Extract
------------------------------------------------------------
From whence is derived the power of the judiciary to declare unconstitutional an act of legislation? Is it not because of the supremacy of the organic law, and the sworn duty of judges to maintain it? If this law is not written, who shall declare its existence?
I cannot find in the letter of the constitution any prohibition against the enactment of the law in question. To me it is satisfactorily shown by my brethren with whom I agree in this case, that the provision against taking private property for public use, without compensation, cannot, by fair construction, be made to embrace the point at issue. I cannot strengthen the argument by repetition, and shall not attempt it, but will simply add that I concur with them in saying that this is not the exercise of the right of eminent domain, but that of taxation. The right to tax persons and property must necessarily exist in the legislature, and the restraint upon its use is to be found in the accountability of the members thereof to their constituents.
In the language of Chief Justice MARSHALL, in McCulloughv. Maryland, 4 Wheaton 428: "The only security against the abuse of this power, is found in the structure of the government itself. In imposing a tax the government acts upon its constituents. This is in general a sufficient security against erroneous and oppressive taxation. The people of a state, therefore, give to their government the right of taxing themselves and their property, and as the exigencies of the government cannot be limited, they prescribe no limit to the exercise of the right, resting confidently on the interest of the legislature, and the influence of the constituents over their representatives to guard them against its abuse."
------------------------------------------------------------
Dataset records

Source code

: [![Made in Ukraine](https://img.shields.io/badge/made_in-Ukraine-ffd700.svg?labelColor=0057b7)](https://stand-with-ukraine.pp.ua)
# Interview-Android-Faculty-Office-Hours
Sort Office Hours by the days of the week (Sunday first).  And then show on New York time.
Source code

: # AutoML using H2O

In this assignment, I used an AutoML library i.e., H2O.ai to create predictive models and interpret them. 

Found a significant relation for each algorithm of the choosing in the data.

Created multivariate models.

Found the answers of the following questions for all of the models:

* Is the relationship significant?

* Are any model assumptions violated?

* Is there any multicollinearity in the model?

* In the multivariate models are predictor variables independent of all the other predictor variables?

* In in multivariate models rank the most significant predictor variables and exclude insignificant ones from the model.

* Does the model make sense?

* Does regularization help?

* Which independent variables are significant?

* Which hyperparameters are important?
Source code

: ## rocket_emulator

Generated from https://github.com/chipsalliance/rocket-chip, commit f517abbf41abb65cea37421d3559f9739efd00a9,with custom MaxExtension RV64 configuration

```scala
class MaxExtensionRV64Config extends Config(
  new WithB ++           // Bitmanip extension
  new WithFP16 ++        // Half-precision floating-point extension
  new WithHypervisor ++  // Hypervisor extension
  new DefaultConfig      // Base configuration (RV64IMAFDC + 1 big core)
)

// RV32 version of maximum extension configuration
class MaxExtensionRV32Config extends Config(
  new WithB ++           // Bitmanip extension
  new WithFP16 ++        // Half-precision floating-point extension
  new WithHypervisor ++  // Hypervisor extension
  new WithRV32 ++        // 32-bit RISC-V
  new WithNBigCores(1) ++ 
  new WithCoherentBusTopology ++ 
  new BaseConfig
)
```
------------------------------------------------------------
Task set
- a) In the court opinion, where does the quoted passage from Chief Justice Marshall say the only security against abuse of the taxing power is found?
- b) Condense the court opinion's paragraph beginning "I cannot find in the letter of the constitution" into a short list of its main points.
- c) Carry the court opinion forward from the end of the quoted Marshall passage.

Solved problems
- a) In the structure of the government itself.

- b)
- The letter of the constitution contains no prohibition against enacting the law in question.
- The writer agrees with fellow judges that the provision against taking private property for public use without compensation does not cover the point at issue.
- The writer concurs that this is an exercise of taxation, not of eminent domain.
- The legislature must have the right to tax persons and property, and the restraint on that right lies in the members' accountability to their constituents.

- c)
It is said that taxation, when unequal, is unconstitutional, and that although the whole people may lawfully be taxed for a particular purpose, such as constructing a railroad or other improvement, those inhabiting a particular locality cannot be taxed to the exclusion of the remainder. This is in the very teeth of the decision of this Court in Kirby v. Shaw, 7 Harris 258. GIBSON, J., in delivering the opinion of the Court, says: "But it is a postulate of a state constitution, which distinguishes it from the federal, that all the power of the people is delegated by it, except such parts of it as are specifically reserved; and the whole of it is without exception vested in the constitutional dispensers of the people's money. As regards taxation, there is no limitation of it. Equality of contribution is not enjoined in the bill of rights, and probably because it was known to be impracticable." And again, "The sum of the matter is that the taxing power must be left to that part of the government which is to exercise it." *Page 188 
The argument that the legislation authorizing these subscriptions contravenes the bill of rights, is not sustained. There is in the bill of rights no limitation upon the right of taxation.
I am of the opinion, therefore, for the reasons above hinted at, and for others given by the Chief Justice, and Mr. Justice WOODWARD,
That the legislature may lawfully authorize municipal corporations to subscribe to the capital stock of railroad companies And that such authority may be given directly to the corporate authorities, or it may be made to depend upon the assent of a majority of the incorporators.
That the authority may rightfully extend to the issuing of corporate bonds for the payment of the subscription, the interest and principal of which, if necessary, to be paid by taxes assessed upon the persons and property of the taxable citizens of the corporation, whose faith is pledged for the redemption of the bonds thus issued.
As a member of this Court I have nothing to do with the question of expediency. This must be determined, first, by the legislature in granting the power to subscribe; and second, by the people, either by their own votes, or through their selected agents, in availing themselves of the authority thus granted.
I am consequently opposed to awarding the injunction prayed for.
LEWIS, J., and LOWRIE, J., each delivered a dissenting opinion.